European leaders are heading to the Greek-Turkish frontier on Tuesday in a show of solidarity with Athens as it struggles to manage thousands of migrants who have massed at the border in the hopes of entering the European Union.
Turkey announced it had opened its borders over the weekend, reneging on a 2016 deal struck with Brussels to curb Europe's last migration crisis, under which Ankara agreed to hold back flows of migrants in exchange for financial assistance.
But a worsening conflict in northwest Syria – where Turkey is fighting the regime of Bashar al-Assad and is on the brink of conflict with Russia – has displaced almost a million people, and president Recep Tayyip Erdogan declared it was time for EU countries to take their "share" of the displaced.
European leaders dismissed the move from Turkey as "blackmail", and the EU border agency Frontex announced it would launch a "rapid border intervention" to assist Greece.
“Each time that the European Union is tested, as is the case now, unity must prevail,” said Margaritis Schinas, a Greek politician who is vice-president of the European Commission in charge of “promoting our European way of life”, as he welcomed the visit by the presidents of the commission, European Council and European Parliament.

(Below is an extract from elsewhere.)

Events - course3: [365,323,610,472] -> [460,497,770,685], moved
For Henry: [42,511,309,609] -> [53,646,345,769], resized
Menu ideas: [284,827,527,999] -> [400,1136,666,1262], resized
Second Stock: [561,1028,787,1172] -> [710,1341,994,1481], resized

"Ursula von der Leyen, Charles Michel and David Sassoli will be on the Greek-Turkish border in a very tangible concrete show of solidarity at a moment where the circumstances demand our leaders to be where the problem is," Mr Schinas said. "Nobody can blackmail and intimidate the European Union."

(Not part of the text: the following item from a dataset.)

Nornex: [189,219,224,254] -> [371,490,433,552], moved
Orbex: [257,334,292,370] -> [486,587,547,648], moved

The three leaders are to visit a border post in the region of Orestiada on the border of Bulgaria and Turkey, before receiving a briefing from a Greek army chief and prime minister of Greece Kyriakos Mitsotakis.
As word spread that Turkey would not enforce the frontier, thousands of people began making their way to the border of the EU on buses and on foot.

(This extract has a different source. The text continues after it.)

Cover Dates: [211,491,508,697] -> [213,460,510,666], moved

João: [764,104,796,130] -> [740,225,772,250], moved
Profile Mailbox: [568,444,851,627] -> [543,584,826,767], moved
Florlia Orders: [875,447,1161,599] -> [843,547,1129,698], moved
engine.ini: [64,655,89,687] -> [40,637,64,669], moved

“We’ve been here since the early afternoon and at first saw several hundred migrants gathering and now the numbers are well into the thousands,” said Lanna Walsh of the UN Migration Agency.
“We’ve spoken to Iranians, Afghans, Syrians, Africans of various nationalities and central Asians as well. All kinds of people: single men, families, pregnant women, children, all trying to make this journey to Europe.”
Greek border guards fired tear gas into the crowds, and video footage showed children crying and struggling to breathe.
Several hundred people within 24 hours landed by boat on the Greek islands close to the Turkish coast. A child drowned when a boat carrying 48 people overturned off the island of Lesbos, the coast guard said.
The islands are already struggling to cope with tens of thousands of migrants who are living there in camps, in conditions the UN High Commissioner for Refugees Filippo Grandi has called “shocking and shameful”.
European Union ministers are to hold emergency meetings this week to address the crisis, which threatens to overlap with a scramble to contain the outbreak of the Covid-19 coronavirus. Both Greece and Hungary have used the coronavirus as justification to block routes for asylum seekers in recent days.